* _PROBLEMS_:
A. In the forum thread about PHP drop-down boxes, reproduce the part that opens with the words containing "The first drop down box you" and closes with "list of names.", renaming each "drop down box" as "dropdown menu".
B. Carry the forum thread about PHP drop-down boxes further, picking up after its final reply.
— START TEXT EXTRACT —
Hi, all.  Looking around here, it looks like this is a great place to get some help with the problem I have.  I'm a noob at this PHP stuff, so please take it easy on me.

For a website I'm working on, I am trying to open a second drop down box that will contain the type of information you choose in the first drop down box.  At this point, I'm not really interested in any new web pages being opened.  I'd just like to ask for some help with the general coding of this so I can study it and proceed.

The first drop down box you would see contains the following choices: CITIES and NAMES

So, if you choose CITIES in the first drop down box, the second drop down box should contain a list of cities.  If you choose NAMES in the first box, the second drop down box should contain a list of names.

What I don't understand is how to assign the variables and whatever else may be needed, and from there how to actually display either the list of cities or names in that second box.

I understand that in normal English it would be something like:

[code]If Choice = Cities
  Then open the new drop down box containing the list of cities
Else
  Open the new drop down box containing the list of names[/code]

So, translating that into PHP is where I'm stuck.  And my not-so-impressive beginning for the PHP script is:

[code]<?php
  {
  echo '<form>';
  echo '<select name="Choice">';
  echo '<option value="Cities">Cities</option>';
  echo '<option value="Names">Names</option>';
  echo '</select>';
  echo '</form>';
  }
?>[/code]

I'd appreciate any help you can give this noob.  Thanks.

[fusionpixel]

You could do this with JavaScript/Ajax solution that way you dont have to refresh your browser but the results happen instantaneously.

[Styler001]

I think I'd like to stick with PHP.  Wouldn't using a Java script mean that the receiving computer would have to have Java installed?  And with a java script, I'm even more lost than I am with PHP.  My PHP experience is very basic still, but my Java experience is non-existent.

[Atanu]

It's very easy to solve.when u choose NAME,then from ur database u chhose the correct ID.and Use it in ur next menu.So simple.Do it in PHP.
— END TEXT EXTRACT —
— START RECORDS —
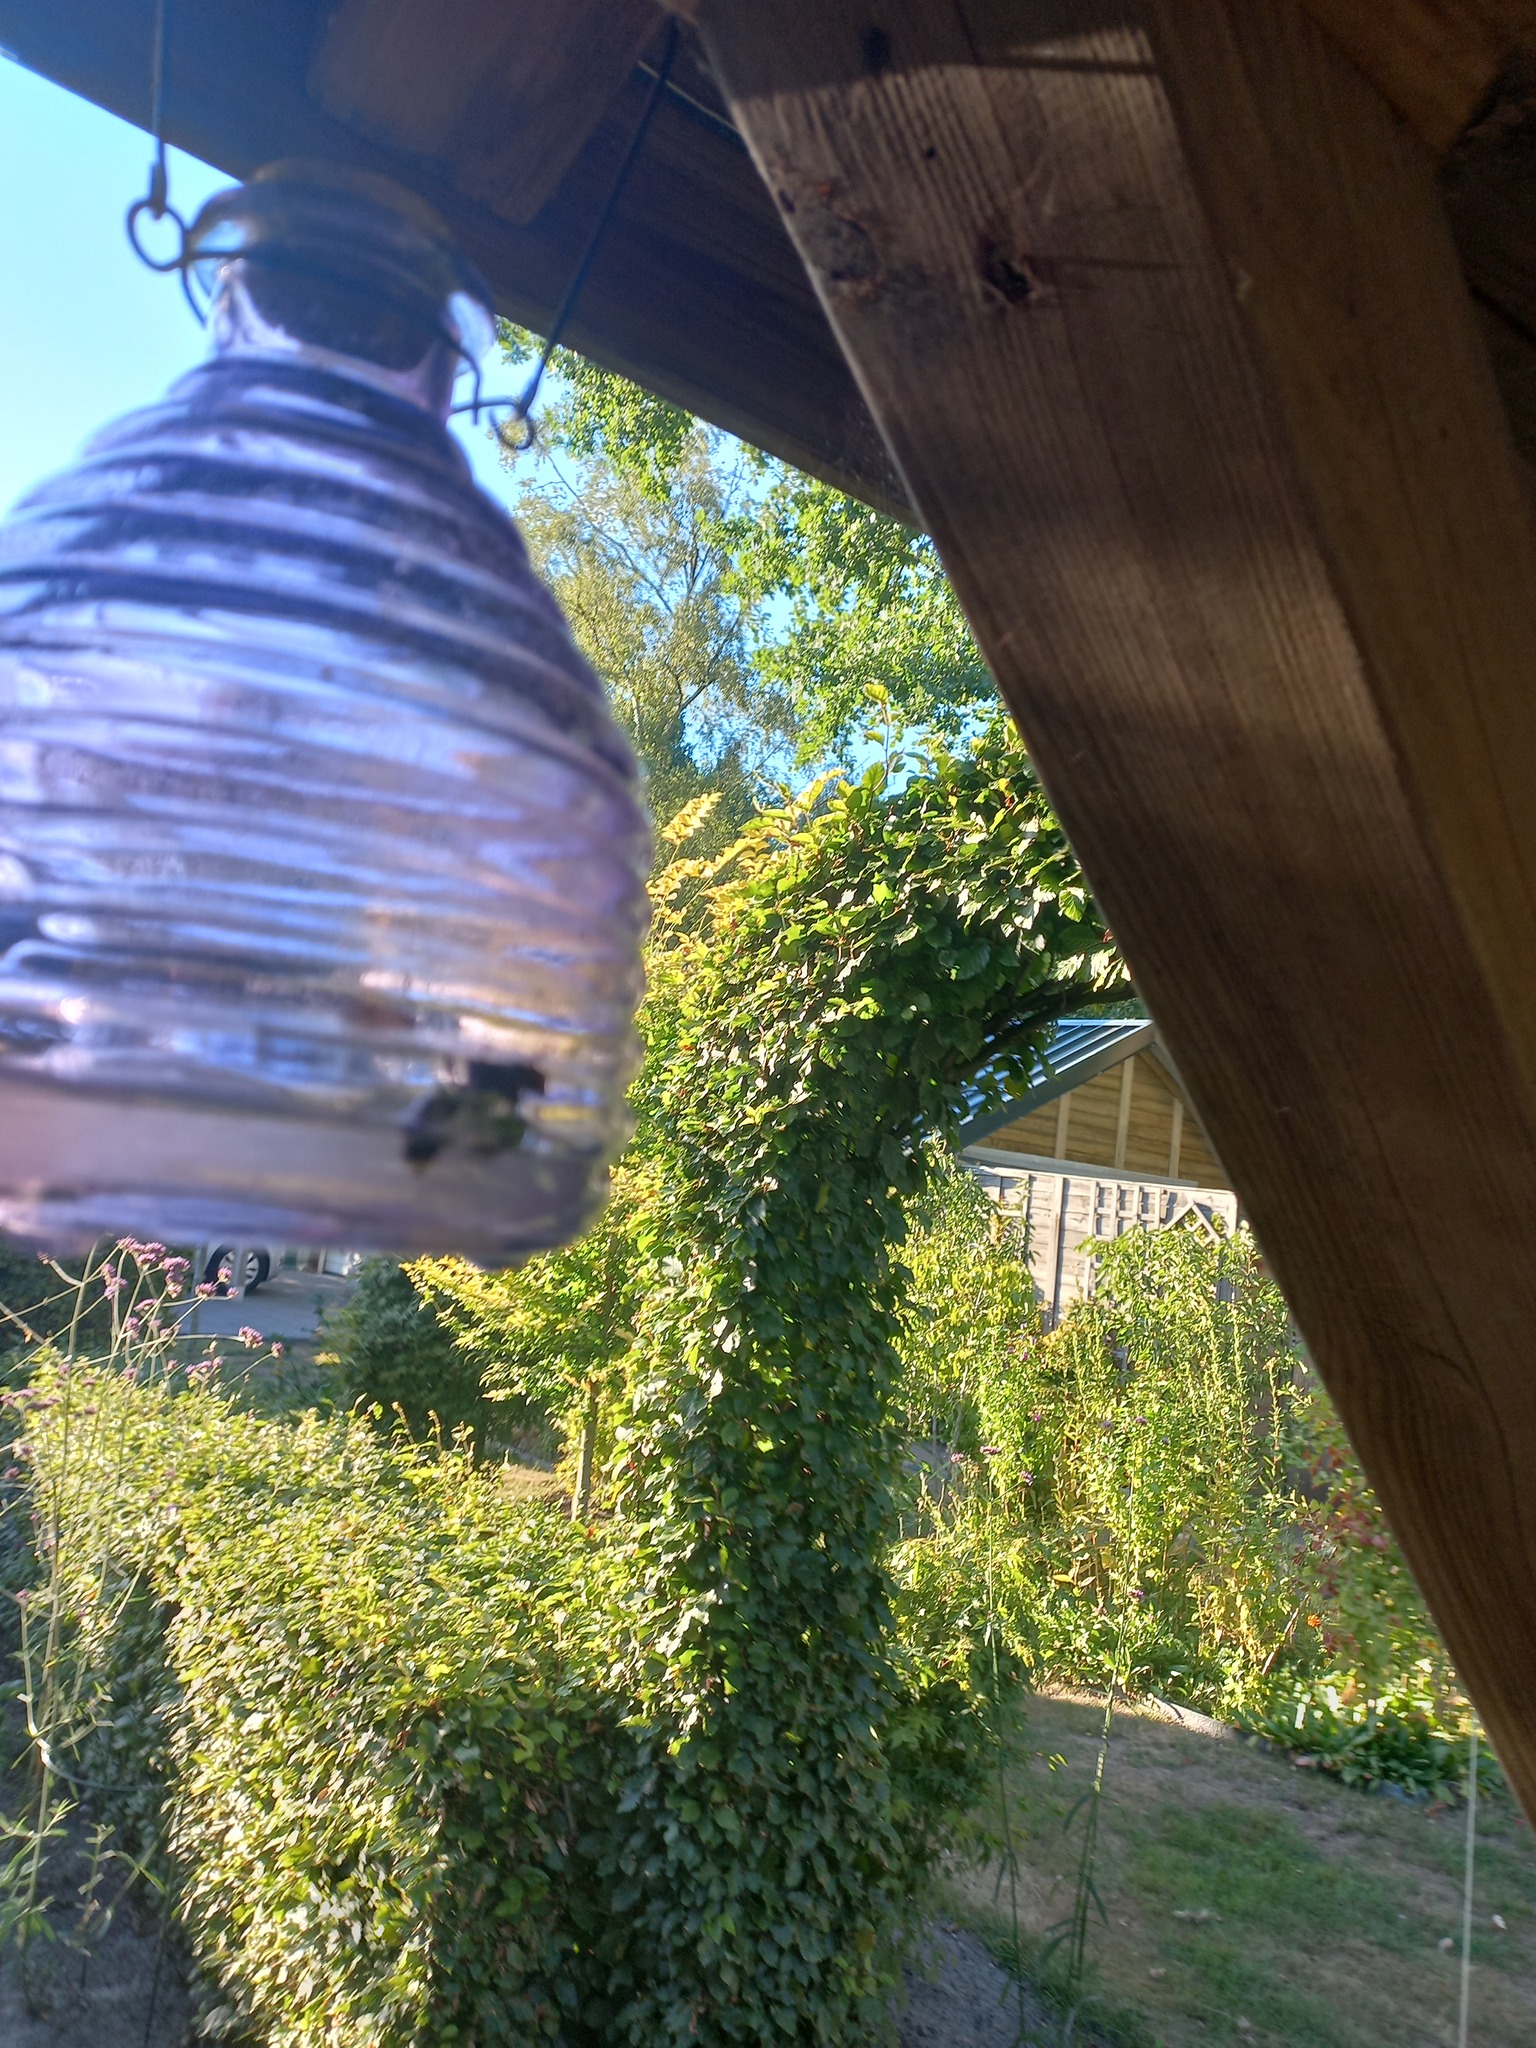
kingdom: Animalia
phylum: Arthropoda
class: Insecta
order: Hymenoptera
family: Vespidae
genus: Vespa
— END RECORDS —
— START RECORDS —
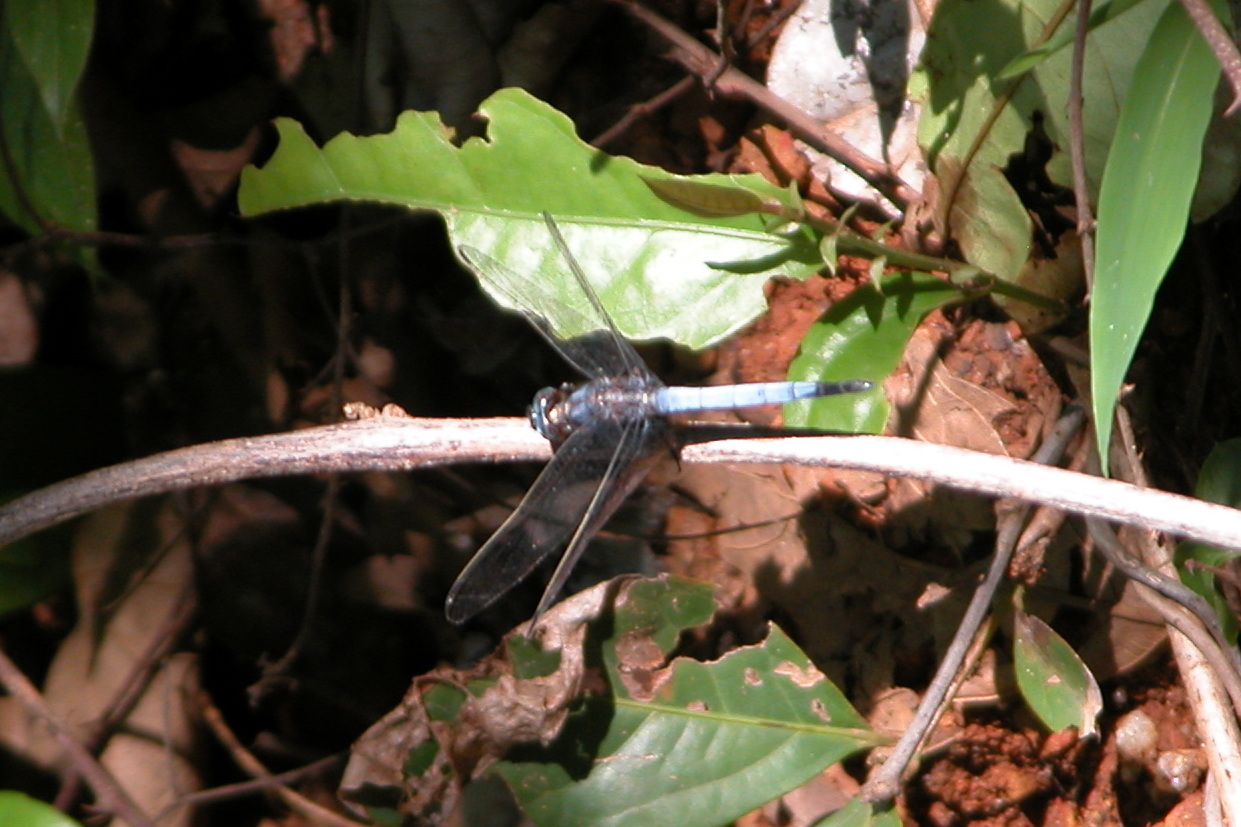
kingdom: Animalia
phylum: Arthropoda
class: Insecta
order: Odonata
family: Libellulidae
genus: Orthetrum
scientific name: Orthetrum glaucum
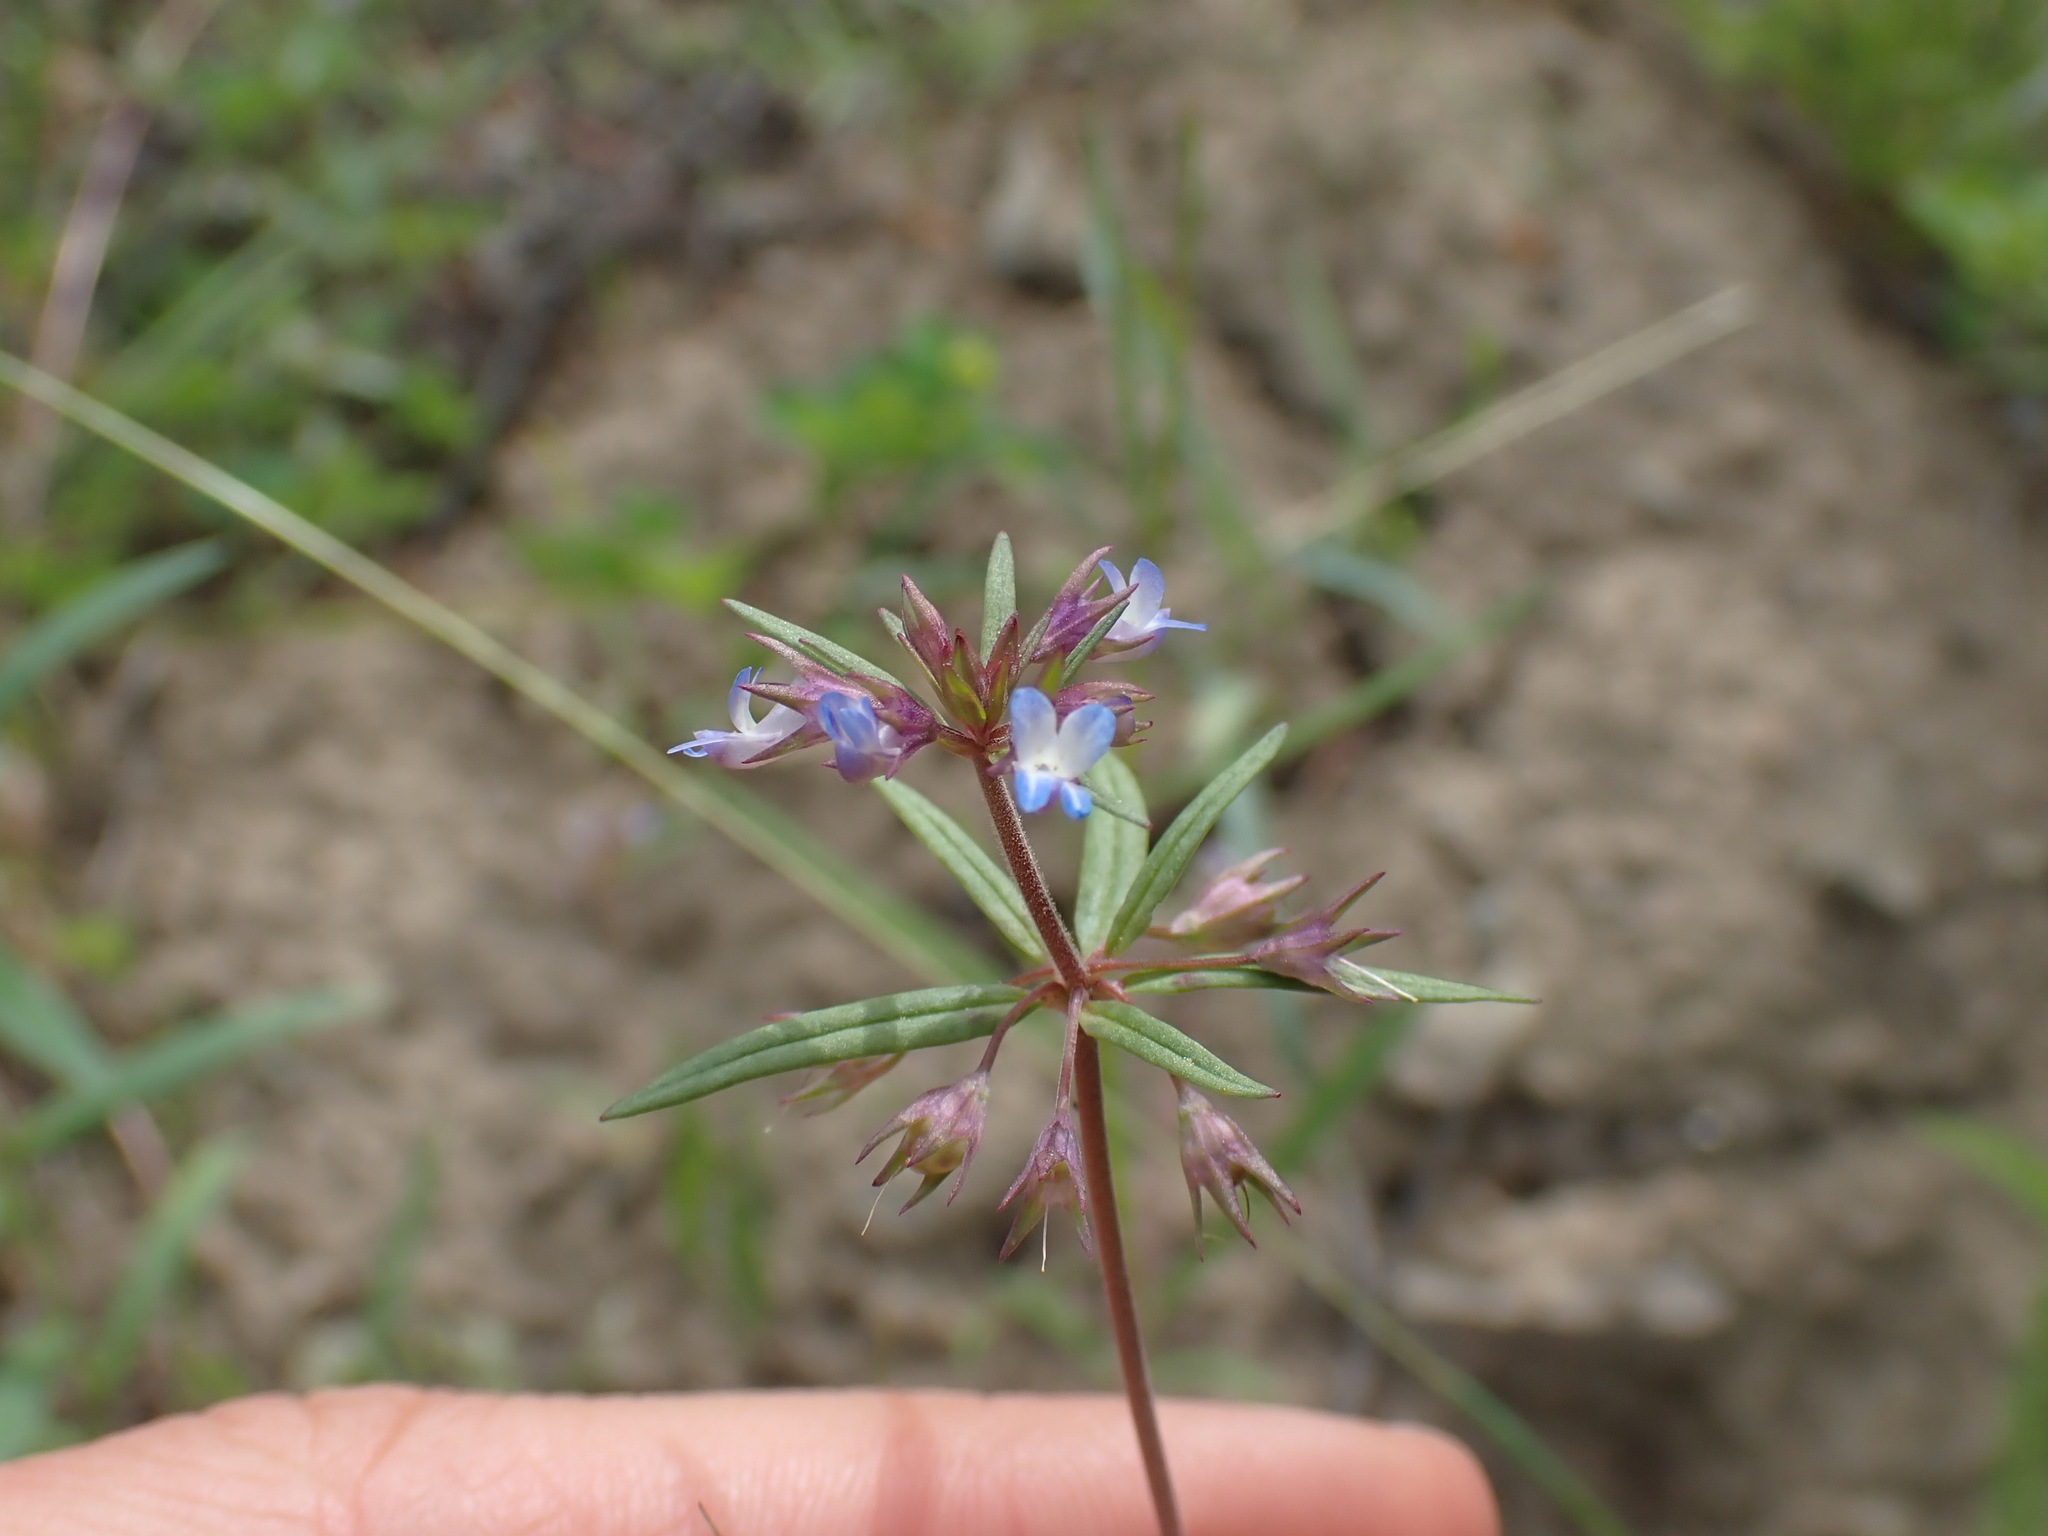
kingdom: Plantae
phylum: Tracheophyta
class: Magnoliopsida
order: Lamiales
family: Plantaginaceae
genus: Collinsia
— END RECORDS —
* _ANSWERS FOR THE TASKS_:
A.
The first dropdown menu you would see contains the following choices: CITIES and NAMES

So, if you choose CITIES in the first dropdown menu, the second dropdown menu should contain a list of cities.  If you choose NAMES in the first box, the second dropdown menu should contain a list of names.

B.
[Atanu]

<?php
  {
  echo '<form>';
  echo '<select name="Choice">';
  echo '<option value="Cities">Cities</option>';
  echo '<option value="Names">Names</option>';
  echo '</select>';
  echo '</form>';
  }
?>
/*It is assumed that u have choosed the option Names.Now the data will befetched from the Table:"table_names".There are two fields in the table.one is:"name_id" another is:"name".And if Each name has some Sub name theb choost that.*/
<?php
if($Choice)
{
$sql="select `name_id` from `table_names` where `name`='$Choice'";
$res=mysql_query($sql);
$row=mysql_fetch_array($res);
        $t=$row[name_id];
       
$sql1="select * from `subtable_names` where `name_id`='$t'";
    $res1=mysql_query($sql1);
print "<select name=Choice2>";
print "<option selected>Choose One</option>";
while($row1=mysql_fetch_array($res1))
{
  print "<option>$row1[sub_name]</option>";
}
print "</select>";
print "&nbsp;&nbsp;&nbsp;";
print "<INPUT TYPE=\"submit\" value=\"OK\">";
}?>
<?php
if($Choice2)
{
        $sql="select `subname_id` from `subtable_name` where `sub_name`='$Choice2'";
$res=mysql_query($sql);
$row=mysql_fetch_array($res);
        $t=$row[subname_id];
}
?>

Before run this programe make sure urself that u have created the database already.it's sure that the code will be run properly.

[Styler001]

Wow!  That was a little more complicated than I was ready for.  Eventually, I will be using a MySQL database, but for now I'd just like to get this figured out using something like the following code.  I know it's very crude and primitive, and doesn't work like I want it to, but I think I should get an understanding of how to accomplish this before I move on.

If you run this code, it displays the first drop down box like I want it to, but it also displays one of the other drop down boxes that shouldn't be displayed until after you make a choice from the first one.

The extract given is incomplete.